The book’s final chapter, written by technical editor Mario B. Lamberte — Scientist-in-Residence at De La Salle University and Emeritus Research Fellow at the Philippine Institute for Development Studies — issues the volume’s starkest verdict on policy history: “formulating fragmented economic policies will no longer be sufficient.” The country needs, it argues, “a systematic, integrated, and comprehensive policy architecture” — explicitly and emphatically “not a piecemeal policy visioning.”
A six-pillar agenda
The book lays out a six-thematic policy agenda covering: macroeconomic stability and investment climate reform; revival and diversification of productive sectors including manufacturing and agriculture; development of services sector potential; human capital investment and innovation; intensifying “servicification” — the integration of services into manufacturing to boost productivity; and governance reform with stronger global engagement.

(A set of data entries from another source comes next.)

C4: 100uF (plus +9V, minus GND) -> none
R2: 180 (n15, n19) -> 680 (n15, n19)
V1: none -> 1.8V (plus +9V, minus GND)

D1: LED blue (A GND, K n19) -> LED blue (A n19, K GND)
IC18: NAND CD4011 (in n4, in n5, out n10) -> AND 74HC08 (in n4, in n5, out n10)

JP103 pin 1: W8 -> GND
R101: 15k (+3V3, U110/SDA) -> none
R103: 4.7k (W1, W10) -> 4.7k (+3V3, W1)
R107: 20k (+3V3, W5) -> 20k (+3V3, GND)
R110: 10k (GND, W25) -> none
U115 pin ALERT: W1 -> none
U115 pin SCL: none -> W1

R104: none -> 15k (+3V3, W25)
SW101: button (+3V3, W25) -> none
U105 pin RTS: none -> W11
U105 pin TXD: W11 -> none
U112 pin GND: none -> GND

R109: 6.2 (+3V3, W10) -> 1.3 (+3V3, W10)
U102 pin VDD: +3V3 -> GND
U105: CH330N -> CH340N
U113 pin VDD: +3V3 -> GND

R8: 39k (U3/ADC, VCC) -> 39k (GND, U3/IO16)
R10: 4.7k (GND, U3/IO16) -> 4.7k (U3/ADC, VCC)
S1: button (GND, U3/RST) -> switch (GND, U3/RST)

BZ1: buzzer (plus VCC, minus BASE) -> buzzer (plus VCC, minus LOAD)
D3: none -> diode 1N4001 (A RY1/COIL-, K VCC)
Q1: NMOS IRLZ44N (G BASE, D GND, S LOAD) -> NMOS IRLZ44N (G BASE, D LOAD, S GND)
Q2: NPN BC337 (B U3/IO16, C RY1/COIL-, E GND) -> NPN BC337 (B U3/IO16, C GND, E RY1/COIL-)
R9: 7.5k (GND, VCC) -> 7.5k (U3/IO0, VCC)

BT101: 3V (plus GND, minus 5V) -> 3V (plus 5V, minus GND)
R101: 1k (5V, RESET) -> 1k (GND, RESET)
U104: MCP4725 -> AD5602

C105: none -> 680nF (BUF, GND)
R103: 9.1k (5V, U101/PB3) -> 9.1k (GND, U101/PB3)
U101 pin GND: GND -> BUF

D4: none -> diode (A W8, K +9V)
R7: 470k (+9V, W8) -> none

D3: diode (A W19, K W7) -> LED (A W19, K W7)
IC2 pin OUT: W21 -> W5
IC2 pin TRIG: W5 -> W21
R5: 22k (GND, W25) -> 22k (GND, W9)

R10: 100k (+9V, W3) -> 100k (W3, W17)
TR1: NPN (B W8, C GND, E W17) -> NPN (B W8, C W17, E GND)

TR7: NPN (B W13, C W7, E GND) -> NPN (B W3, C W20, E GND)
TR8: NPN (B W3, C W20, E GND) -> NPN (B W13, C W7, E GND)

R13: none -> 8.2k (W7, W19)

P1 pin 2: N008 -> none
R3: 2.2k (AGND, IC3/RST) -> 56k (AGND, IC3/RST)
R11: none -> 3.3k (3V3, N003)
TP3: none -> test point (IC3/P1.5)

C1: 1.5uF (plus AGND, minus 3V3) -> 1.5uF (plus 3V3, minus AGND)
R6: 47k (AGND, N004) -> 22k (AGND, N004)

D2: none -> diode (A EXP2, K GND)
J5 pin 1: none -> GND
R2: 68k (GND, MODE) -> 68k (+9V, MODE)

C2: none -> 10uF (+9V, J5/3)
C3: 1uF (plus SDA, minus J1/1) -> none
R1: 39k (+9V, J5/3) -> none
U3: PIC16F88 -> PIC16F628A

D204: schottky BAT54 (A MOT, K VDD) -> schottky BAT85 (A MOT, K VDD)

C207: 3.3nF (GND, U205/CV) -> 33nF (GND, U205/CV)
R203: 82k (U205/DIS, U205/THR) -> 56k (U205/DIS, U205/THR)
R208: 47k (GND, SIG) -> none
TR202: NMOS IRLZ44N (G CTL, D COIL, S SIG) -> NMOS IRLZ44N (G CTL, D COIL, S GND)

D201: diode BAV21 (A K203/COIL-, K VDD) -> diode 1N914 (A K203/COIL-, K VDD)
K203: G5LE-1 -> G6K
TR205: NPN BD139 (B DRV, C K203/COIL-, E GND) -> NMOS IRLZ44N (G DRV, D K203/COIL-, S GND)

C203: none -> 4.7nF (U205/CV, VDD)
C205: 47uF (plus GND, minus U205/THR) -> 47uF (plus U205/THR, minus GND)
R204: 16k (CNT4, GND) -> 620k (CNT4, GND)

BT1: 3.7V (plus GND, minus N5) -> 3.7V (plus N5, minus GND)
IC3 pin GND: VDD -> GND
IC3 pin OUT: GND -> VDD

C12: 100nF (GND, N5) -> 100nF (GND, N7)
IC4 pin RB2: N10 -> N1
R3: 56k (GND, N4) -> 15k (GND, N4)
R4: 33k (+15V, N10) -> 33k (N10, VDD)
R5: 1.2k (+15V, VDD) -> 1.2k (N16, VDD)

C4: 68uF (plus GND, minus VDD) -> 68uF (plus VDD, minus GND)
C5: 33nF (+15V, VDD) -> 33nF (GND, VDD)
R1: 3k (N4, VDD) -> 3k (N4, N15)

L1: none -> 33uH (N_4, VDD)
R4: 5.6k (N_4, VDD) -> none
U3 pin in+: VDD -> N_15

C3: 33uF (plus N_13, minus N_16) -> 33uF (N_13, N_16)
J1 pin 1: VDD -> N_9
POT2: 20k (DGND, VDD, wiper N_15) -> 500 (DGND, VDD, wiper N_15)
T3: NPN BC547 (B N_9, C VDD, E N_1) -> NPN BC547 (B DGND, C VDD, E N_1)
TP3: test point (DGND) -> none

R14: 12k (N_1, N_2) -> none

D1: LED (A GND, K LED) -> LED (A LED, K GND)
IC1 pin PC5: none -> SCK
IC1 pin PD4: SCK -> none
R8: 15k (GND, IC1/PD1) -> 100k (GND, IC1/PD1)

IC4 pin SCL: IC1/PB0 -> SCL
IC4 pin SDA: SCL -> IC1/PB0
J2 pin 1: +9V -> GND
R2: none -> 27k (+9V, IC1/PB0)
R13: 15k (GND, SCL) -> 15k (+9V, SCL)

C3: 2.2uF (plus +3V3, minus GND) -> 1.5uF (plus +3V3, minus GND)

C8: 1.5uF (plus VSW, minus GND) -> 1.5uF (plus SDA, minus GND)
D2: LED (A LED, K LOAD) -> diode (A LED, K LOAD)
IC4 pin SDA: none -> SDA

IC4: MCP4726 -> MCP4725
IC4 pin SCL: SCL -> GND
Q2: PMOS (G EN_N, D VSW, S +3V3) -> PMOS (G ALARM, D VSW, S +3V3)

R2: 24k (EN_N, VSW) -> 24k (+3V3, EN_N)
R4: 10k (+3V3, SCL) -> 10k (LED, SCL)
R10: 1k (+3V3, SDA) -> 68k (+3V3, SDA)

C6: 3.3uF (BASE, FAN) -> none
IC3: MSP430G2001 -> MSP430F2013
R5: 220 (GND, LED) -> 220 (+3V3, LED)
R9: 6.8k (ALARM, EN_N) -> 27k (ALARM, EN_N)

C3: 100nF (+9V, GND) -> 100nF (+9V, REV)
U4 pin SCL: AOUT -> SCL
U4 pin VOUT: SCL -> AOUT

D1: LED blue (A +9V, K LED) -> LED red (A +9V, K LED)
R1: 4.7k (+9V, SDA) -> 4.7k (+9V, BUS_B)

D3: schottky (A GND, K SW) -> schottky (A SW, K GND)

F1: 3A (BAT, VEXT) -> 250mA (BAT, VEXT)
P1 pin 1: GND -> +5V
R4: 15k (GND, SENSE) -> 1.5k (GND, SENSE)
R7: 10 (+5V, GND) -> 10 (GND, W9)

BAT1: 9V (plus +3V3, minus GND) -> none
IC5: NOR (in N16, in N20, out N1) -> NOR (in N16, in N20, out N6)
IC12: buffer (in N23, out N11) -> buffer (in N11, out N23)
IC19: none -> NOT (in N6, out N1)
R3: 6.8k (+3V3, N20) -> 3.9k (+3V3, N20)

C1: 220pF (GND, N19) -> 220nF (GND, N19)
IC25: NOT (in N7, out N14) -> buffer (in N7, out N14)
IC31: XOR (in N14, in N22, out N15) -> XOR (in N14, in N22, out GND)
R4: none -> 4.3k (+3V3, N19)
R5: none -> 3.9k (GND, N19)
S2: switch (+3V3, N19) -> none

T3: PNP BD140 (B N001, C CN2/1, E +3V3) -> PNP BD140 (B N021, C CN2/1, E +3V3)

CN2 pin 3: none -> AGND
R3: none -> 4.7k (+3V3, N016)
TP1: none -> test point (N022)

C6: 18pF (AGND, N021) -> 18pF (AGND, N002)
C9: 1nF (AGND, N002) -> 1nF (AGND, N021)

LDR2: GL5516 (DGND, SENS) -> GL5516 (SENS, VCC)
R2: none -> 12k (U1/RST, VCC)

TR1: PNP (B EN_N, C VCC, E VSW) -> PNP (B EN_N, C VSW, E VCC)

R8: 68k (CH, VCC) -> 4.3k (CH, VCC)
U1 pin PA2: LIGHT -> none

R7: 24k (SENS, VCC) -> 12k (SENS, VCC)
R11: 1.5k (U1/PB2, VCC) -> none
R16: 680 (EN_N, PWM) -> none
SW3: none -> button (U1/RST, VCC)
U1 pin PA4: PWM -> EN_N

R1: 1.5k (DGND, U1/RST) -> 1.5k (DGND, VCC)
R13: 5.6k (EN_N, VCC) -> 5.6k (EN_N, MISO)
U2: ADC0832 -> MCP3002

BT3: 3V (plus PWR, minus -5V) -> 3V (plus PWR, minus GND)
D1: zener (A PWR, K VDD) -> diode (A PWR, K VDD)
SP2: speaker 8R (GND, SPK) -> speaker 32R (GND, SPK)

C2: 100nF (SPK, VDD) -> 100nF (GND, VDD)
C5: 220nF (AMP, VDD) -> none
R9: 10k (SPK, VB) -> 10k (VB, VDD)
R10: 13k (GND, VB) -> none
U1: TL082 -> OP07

Specific proposals include maintaining fiscal discipline to widen the tax base and free up resources for public investment; adopting “forward-looking exchange rate management” to prevent currency appreciation from eroding export competitiveness; leapfrogging into high-value manufacturing through targeted R&D investment; and raising national R&D spending to at least 1 percent of GDP — the UNESCO-recommended minimum — from current levels well below that benchmark.
On agriculture, the book calls for transitioning from low-value staples — particularly the long-standing policy emphasis on rice — toward high-value, export-oriented commodities such as fruits, vegetables, coffee, cacao, and fish. It also recommends re-evaluating agrarian reform programs that have, it argues, inadvertently reduced agricultural productivity by restricting land market flexibility.
The study was originally initiated by former BSP Governor Felipe M. Medalla. Contributing to the launch were Monetary Board Member Romeo L. Bernardo, BSP Assistant Governor Maria Margarita D. Gonzales, and Department of Education Strategic Advisor Rafaelita M. Aldaba.
“The Philippines stands at a crossroads,” the book concludes, “with an excellent opportunity to transform its economic structure and become a more resilient and prosperous nation.” Whether that opportunity is seized — or deferred again, as it has been through successive administrations — is the question the 402 pages leave pointedly unanswered.